Michael Galaty suggests that, by categorising the land as being held "for the god", Eritha hoped to have it excluded from her property for the purposes of calculating tax obligations. Lupack suggests that categorising Eritha's holdings as an etōnion would mean that their production was still considered in calculating how much tax was owed to the palatial administration, but that their holder would not be liable to pay those taxes directly. She accepts Deger-Jalkotzy's belief that the damos as a whole was assessed and liable to pay taxes to the palace, and therefore that the other damos members would have to pay additional taxes, commensurate with the assessed value of Eritha's holdings, if the latter were categorised as exempt from taxation. Lupack suggests that the prospect of these additional requirements provoked the damos to object to Eritha's claim. Only three plots are listed as etōnion land in the Linear B tablets: Lupack suggests that these were gifts of the ruler (wanax), granted only rarely so as to avoid antagonising the damos.
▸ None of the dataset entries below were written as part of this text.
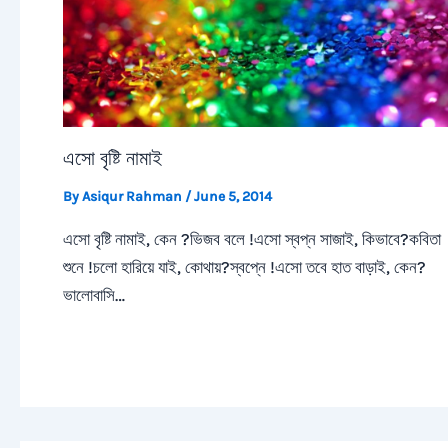
এসো বৃষ্টি নামাই
By
Asiqur Rahman
/
June 5, 2014
এসো বৃষ্টি নামাই, কেন ?ভিজব বলে !এসো স্বপ্ন সাজাই, কিভাবে?কবিতা
শুনে !চলো হারিয়ে যাই, কোথায়?স্বপ্নে !এসো তবে হাত বাড়াই, কেন?
ভালোবাসি…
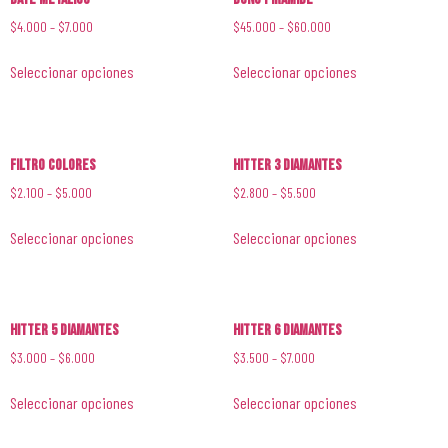
$
4.000
–
$
7.000
$
45.000
–
$
60.000
Seleccionar opciones
Seleccionar opciones
Filtro Colores
Hitter 3 Diamantes
$
2.100
–
$
5.000
$
2.800
–
$
5.500
Seleccionar opciones
Seleccionar opciones
Hitter 5 Diamantes
Hitter 6 Diamantes
$
3.000
–
$
6.000
$
3.500
–
$
7.000
Seleccionar opciones
Seleccionar opciones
=== Importance for Mycenaean studies ===
According to Nakassis, the dispute shows that religious institutions, such as the one with which Eritha was connected, were simultaneously involved with the palatial authority and at least partly independent of it. Bennet and Shelmerdine characterise the debate as a clash of "religious authority against the secular power of the damos". They argue that the tablet's inclusion in the palace archive of Pylos indicates that the palace ultimately had authority to adjudicate the dispute. At the same time, Nakassis judges that Eritha's claim to hold land "for the god" shows that her authority did not entirely derive from that of the palace.

Lupack writes that the existence of the dispute is "of great significance", in that it demonstrates that the damos was able to act as a unified legal entity, and that Eritha, as a priestess, was empowered to take legal action on behalf of her sanctuary and deity. Castleden suggests that the actions of the damos constitute a formal complaint by "ordinary people" against their social superiors, and so evidence that the hierarchy of Pylian society was "not overwhelmingly oppressive". Stefan Hiller, by contrast, considers Eritha to have been a member of the damos, and so the dispute to have been "not between palace and damos, but ... between an individual member of the damos and the damos community". Shelmerdine considers the damos to have held at least equal power to Eritha, and perhaps to have had the power to overrule her assessment of her land. She cites Eritha's dispute as an example of the "frictions" that could emerge between competing centres of religious, civic and royal power in Mycenaean society.

Deger-Jalkotzy suggests that the lack of a palatial decision in the dispute indicates that the palace saw such property disputes as a matter for the local community to resolve. Middleton similarly suggests that the palace may have lacked any power or authority to involve itself in the matter, though Shelmerdine and Bennet argue that the presence of the dispute in the palatial archive indicates that "land tenure was ultimately under the control of the king's central authority".

Philippa Steele has argued that the use in the Linear B tablets of verbs of speaking to describe the positions of Eritha and the damos indicates that legal business was conducted orally, rather than through written documentation, and its results recorded only in memory. Other scholars, such as Jean-Pierre Olivier, argue that legal documentation (such as records of laws, contracts and sales) was recorded on perishable materials, which are now lost. Palaima notes that the nature of Mycenaean land tenure and the obligations of taxation and service recorded in Linear B must have required judicial rulings and resolution, although no record of any has survived. Elsewhere, he calls his study of Eritha's case "a desperate attempt ... to find something in the Mycenaean texts to compare, even unfavorably, with the ... great Hittite codes and compilations of law, law cases, and legal precedents".